Не хочет ли он растянуться на скамейке? — спросил я. Нет, пожалуй, не стоит. Забившись в самый дальний угол скамьи, он не то задремал, не то впал в забытье. После того как мы проехали Розенгейм, да, вроде бы после Розенгейма, его лицо исказилось судорогой боли — и он открыл свои огромные темные глаза.

— На меня волнами накатывает страшная головная боль, — сообщил он. Но тут же опять начался фединг, его голос пропал. — Головная боль. Впрочем, не беспокойтесь… Вы ничем не можете помочь.

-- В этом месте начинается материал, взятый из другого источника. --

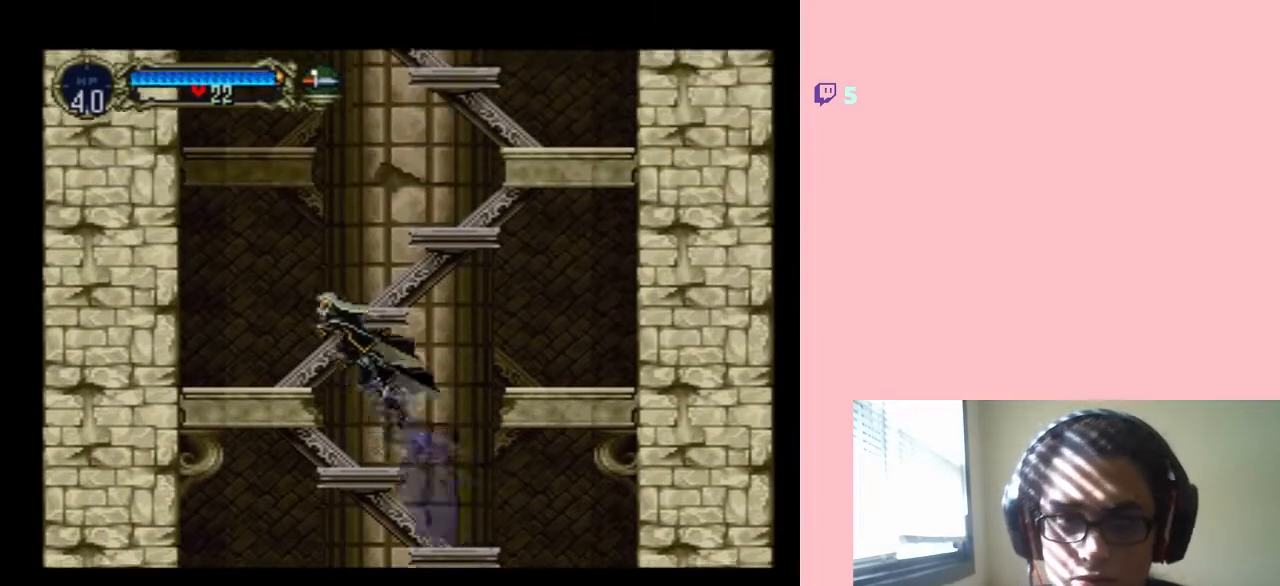
{"buttons": ["DPAD_RIGHT"], "left_stick": "center", "right_stick": "center", "events": [[383, "B", "up"], [383, "DPAD_LEFT", "up"], [483, "DPAD_RIGHT", "down"]]}
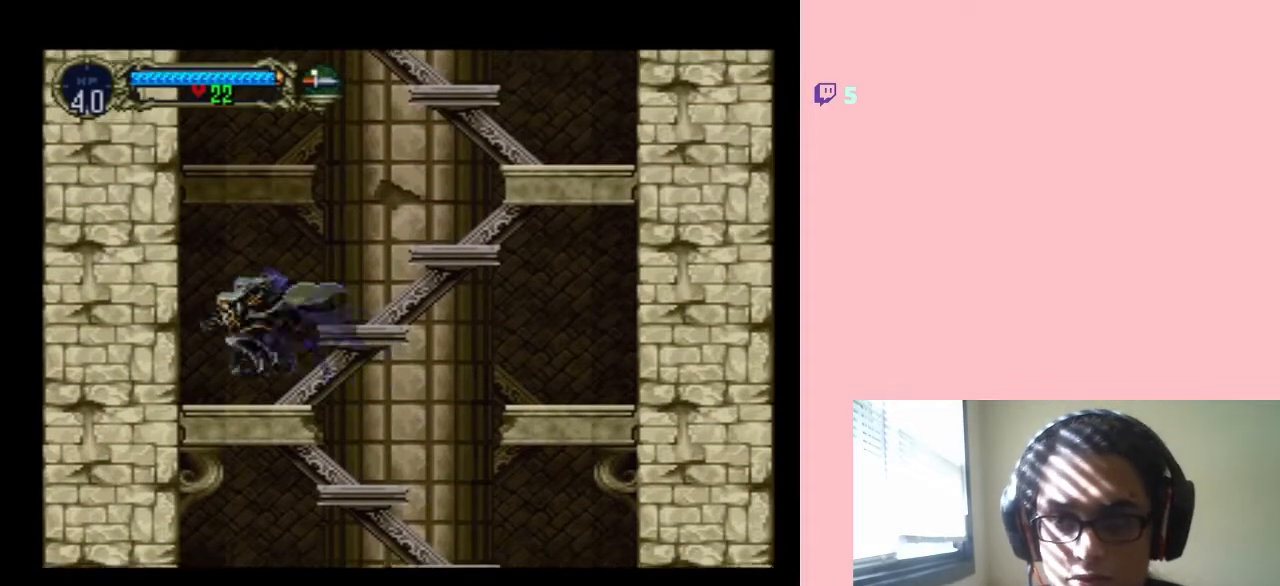
{"buttons": ["B", "DPAD_RIGHT"], "left_stick": "center", "right_stick": "center", "events": [[67, "B", "down"]]}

Потом он начал себя проверять: пошевелил пальцами, рукой, подвигал туловищем, пошевелил ногой, ощупал себе лицо, потянул носом.

— Nervus olfactorius[205] функционирует, — сказал он своим несколько медлительным голосом (быть может, таким же, каким говорил всегда); пока все нормально — и моторика, и импульсы, и восприятие звуков; он координирует движения и ориентируется в пространстве; моторные центры речи и тригеминус, черепно-мозговой нерв, тоже функционируют.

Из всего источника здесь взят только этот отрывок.